Data -
%%
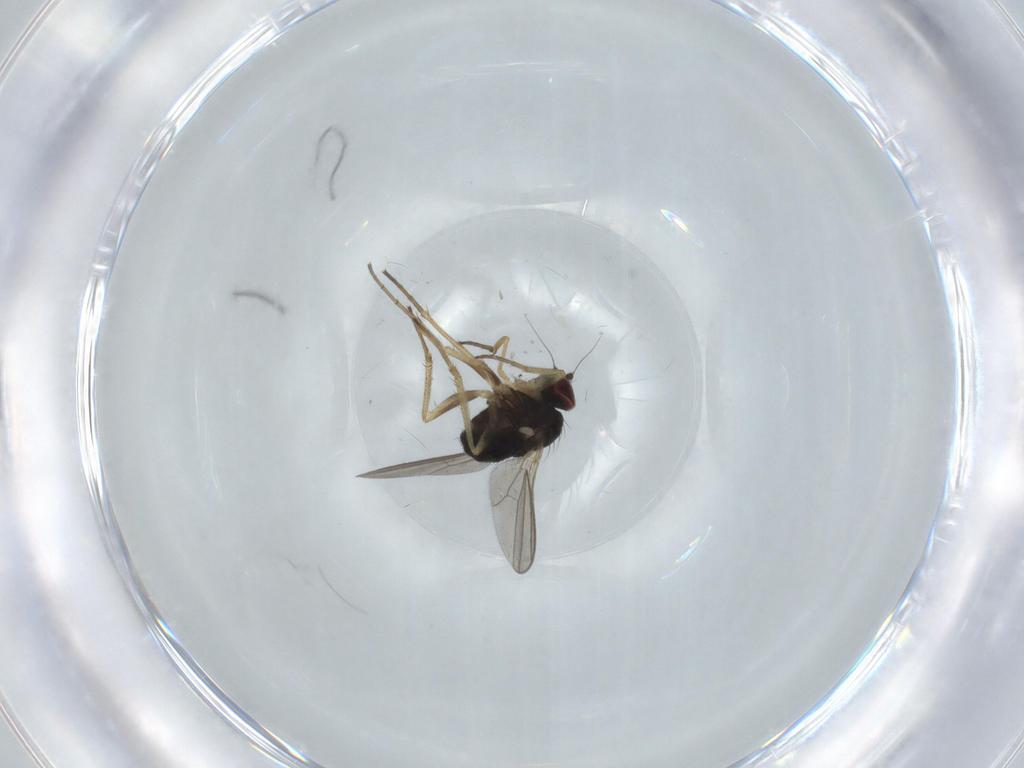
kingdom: Animalia
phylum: Arthropoda
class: Insecta
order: Diptera
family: Dolichopodidae
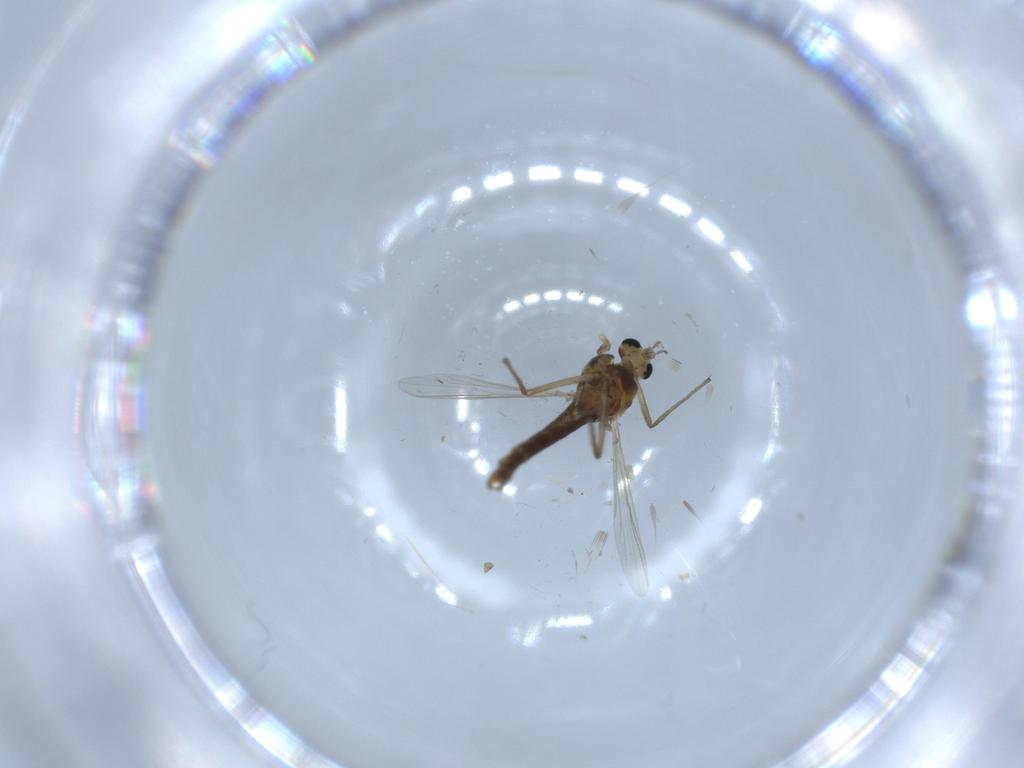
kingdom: Animalia
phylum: Arthropoda
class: Insecta
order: Diptera
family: Chironomidae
%%
Request - Rewrite the lines for all the data with "phylum" renamed to "division" and nothing else changed. Leave the pictures out of your answer.

Problem solution -
kingdom: Animalia
division: Arthropoda
class: Insecta
order: Diptera
family: Dolichopodidae
kingdom: Animalia
division: Arthropoda
class: Insecta
order: Diptera
family: Chironomidae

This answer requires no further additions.